Area 51: the mystery 30 years after Clinton's announcement
Area 51 reveals the truth behind UFO theories as fascination with extraterrestrial life persists
5' min read
5' min read
Exactly 30 years ago, on 29 September 1995, the secret of Area 51 was revealed: in that large desert area in Nevada, USA, there are no landed or captured UFOs, no extraterrestrials landed by spaceships or even a centre for contact with 'Martians'.
No less than the President of the United States, then Bill Clinton, said it publicly 30 years ago, to dispel the various conspiracy theories that had been persistently circulating since the end of the Second World War: in Area 51, 26,000 square kilometres of desert, or almost, in Nevada, about 150 kilometres from the famous Las Vegas, there was only, so to speak, a gigantic American military base, 100% mouse secret. In this area, roughly the size of Piedmont, on which the Soviets had long aimed their satellite telescopes, new American weapons or those of others, even potential adversaries, if not enemies, were being tested, and still are.
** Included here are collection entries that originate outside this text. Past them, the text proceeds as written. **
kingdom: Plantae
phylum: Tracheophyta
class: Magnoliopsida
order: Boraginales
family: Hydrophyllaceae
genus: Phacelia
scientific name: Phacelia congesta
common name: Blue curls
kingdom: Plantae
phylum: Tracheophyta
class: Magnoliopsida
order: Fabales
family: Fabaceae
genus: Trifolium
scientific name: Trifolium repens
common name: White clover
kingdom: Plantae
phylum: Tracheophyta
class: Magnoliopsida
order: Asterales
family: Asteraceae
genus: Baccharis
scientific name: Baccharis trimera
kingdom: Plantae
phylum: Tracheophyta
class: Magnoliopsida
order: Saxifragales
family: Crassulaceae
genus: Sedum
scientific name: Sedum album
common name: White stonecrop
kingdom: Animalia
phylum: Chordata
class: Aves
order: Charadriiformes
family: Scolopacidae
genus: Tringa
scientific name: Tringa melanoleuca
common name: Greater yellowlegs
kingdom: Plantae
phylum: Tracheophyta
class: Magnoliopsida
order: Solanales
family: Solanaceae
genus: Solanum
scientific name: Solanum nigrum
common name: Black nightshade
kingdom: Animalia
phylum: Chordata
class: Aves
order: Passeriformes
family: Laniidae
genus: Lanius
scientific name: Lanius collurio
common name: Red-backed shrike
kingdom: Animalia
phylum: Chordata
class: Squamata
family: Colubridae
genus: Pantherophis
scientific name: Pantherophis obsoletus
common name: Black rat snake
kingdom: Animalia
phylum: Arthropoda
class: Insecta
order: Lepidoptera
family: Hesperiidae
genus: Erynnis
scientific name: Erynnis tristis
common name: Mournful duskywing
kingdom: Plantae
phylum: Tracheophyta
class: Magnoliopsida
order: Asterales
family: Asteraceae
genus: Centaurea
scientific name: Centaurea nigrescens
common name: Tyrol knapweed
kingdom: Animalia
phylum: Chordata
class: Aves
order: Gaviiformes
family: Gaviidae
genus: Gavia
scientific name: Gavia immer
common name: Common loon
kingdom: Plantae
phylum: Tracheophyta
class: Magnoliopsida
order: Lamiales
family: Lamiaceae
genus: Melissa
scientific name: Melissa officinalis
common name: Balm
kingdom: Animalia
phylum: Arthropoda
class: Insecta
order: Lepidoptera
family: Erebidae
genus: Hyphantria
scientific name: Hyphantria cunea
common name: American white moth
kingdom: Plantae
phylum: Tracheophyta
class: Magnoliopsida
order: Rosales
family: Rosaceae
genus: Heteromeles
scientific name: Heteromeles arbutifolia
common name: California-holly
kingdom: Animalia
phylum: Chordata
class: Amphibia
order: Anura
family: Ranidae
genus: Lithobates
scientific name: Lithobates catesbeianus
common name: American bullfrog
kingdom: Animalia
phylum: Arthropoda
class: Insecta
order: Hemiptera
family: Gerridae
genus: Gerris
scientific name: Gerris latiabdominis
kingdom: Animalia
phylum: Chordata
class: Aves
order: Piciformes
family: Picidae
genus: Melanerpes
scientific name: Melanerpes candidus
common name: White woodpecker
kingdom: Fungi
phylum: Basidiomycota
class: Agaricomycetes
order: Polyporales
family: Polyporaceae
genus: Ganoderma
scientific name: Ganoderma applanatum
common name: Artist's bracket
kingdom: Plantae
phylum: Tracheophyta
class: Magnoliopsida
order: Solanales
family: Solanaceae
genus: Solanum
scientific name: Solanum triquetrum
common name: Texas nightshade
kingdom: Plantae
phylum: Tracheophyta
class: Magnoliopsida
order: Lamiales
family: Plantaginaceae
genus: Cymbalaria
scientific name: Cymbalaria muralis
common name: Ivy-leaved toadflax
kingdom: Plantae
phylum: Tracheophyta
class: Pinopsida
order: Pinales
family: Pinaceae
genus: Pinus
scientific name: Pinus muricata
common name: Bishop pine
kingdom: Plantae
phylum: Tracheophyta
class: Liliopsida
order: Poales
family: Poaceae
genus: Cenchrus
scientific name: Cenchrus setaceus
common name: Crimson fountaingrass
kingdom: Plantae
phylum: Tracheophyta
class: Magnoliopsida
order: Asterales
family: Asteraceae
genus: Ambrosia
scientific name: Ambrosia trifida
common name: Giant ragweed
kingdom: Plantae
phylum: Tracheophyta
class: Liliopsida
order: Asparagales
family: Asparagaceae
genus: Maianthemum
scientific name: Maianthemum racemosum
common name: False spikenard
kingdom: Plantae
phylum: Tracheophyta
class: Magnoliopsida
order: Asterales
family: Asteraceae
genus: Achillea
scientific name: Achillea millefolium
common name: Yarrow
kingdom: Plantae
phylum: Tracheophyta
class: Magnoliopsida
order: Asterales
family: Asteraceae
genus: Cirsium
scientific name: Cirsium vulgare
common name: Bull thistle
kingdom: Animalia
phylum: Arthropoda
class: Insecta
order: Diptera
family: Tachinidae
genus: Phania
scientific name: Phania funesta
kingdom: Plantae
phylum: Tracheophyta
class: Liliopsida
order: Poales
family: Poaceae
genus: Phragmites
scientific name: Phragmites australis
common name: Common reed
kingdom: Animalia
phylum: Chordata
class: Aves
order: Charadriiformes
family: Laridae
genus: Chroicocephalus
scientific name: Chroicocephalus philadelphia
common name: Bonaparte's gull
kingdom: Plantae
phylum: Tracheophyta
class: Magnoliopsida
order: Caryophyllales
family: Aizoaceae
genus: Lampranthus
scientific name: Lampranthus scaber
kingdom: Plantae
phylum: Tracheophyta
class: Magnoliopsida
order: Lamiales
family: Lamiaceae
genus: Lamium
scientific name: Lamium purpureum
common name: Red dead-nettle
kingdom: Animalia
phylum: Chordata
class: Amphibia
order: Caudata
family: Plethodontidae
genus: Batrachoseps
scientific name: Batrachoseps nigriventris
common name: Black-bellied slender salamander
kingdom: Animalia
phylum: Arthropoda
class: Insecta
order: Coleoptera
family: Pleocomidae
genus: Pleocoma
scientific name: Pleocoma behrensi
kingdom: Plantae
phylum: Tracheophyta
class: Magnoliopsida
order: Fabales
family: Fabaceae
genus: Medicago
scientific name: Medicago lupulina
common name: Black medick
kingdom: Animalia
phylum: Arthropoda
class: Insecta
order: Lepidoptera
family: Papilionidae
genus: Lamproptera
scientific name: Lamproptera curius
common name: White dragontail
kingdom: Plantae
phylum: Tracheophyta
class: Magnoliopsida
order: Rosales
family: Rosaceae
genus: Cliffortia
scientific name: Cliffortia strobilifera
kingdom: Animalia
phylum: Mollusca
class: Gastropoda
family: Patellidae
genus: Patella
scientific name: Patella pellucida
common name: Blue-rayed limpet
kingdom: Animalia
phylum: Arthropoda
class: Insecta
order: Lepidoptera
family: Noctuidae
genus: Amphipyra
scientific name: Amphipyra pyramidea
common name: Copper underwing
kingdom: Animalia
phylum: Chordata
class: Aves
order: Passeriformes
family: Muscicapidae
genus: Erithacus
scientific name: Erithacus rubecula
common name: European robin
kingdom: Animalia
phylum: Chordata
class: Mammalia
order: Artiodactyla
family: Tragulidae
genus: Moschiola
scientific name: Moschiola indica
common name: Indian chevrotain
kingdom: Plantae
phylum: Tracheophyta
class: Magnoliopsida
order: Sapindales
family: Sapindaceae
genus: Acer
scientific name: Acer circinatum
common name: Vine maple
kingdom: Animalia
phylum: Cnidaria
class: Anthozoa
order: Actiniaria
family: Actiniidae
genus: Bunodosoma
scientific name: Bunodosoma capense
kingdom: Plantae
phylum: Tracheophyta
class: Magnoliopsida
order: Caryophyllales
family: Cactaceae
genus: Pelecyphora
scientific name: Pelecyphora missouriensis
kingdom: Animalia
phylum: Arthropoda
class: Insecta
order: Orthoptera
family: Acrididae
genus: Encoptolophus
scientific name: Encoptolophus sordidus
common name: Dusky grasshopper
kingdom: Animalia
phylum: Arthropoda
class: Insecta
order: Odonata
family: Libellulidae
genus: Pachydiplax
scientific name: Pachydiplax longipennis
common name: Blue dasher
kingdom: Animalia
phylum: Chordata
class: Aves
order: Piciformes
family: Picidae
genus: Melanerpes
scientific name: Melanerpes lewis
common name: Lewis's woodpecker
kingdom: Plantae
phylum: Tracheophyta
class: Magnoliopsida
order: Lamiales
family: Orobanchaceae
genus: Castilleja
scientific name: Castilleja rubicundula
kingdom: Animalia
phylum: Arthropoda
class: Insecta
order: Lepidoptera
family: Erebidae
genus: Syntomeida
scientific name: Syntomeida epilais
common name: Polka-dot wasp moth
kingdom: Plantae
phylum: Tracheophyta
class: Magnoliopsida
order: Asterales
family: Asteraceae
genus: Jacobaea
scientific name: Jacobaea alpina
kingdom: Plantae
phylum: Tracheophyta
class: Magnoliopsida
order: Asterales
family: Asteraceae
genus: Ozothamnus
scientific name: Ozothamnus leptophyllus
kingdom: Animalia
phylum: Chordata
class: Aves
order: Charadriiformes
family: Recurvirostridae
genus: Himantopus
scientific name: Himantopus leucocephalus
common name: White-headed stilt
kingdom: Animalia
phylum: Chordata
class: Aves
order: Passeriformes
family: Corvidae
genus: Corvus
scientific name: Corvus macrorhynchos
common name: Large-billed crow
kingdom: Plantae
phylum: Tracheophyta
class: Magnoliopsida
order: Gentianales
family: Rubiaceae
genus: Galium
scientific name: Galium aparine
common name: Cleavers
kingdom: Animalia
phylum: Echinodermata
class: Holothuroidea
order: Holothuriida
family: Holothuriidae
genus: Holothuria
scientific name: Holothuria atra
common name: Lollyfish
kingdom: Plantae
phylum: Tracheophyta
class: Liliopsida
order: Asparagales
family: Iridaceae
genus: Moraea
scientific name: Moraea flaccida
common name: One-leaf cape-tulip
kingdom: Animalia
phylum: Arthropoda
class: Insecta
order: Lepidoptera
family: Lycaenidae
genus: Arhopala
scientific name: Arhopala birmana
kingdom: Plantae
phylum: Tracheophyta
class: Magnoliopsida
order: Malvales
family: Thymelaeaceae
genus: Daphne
Many readers will recall that in the 1950s and 1960s, perhaps in the wake of the Second World War and the terror of the atomic bomb, all kinds of theories were put forward by the usual conspiracy theorists regarding reports of UFOs, flying objects of extraterrestrial origin. Images of flying saucers were often falsified, puppets representing living or dead extraterrestrials, all with big eyes and macrocephalic, details that were a treat for Freud's followers. At other times extraterrestrials were luckily found and proclaimed to be our cosmic brothers, not to mention people abducted and analysed in flying saucers or animals that came on board carried by rays, usually green. The American military probably let it go because in this way no one in the American public posed the question of what was really there.
The flying saucer craze inspired, and indeed still does, dozens of films, from masterpieces such as Wells' 'The War of the Worlds' to the recent and very tasty 'Mars Attack', even Ennio Flaiano, an excellent writer and observer of Italians, wrote 'A Martian in Rome', a city that digests everyone in a few days, even the extraterrestrial visiting here on Earth.
To get back to the 30-year anniversary we are talking about, it seems that Clinton was very interested in Area 51, even personally, or perhaps enough is enough, and so he decided to extinguish the ufological hypotheses: there they were working hard for the security of the US, full stop, as in developing the famous American spy planes of the Cold War that repeatedly, in the 1960s and 1970s, created crises between the US and the USSR.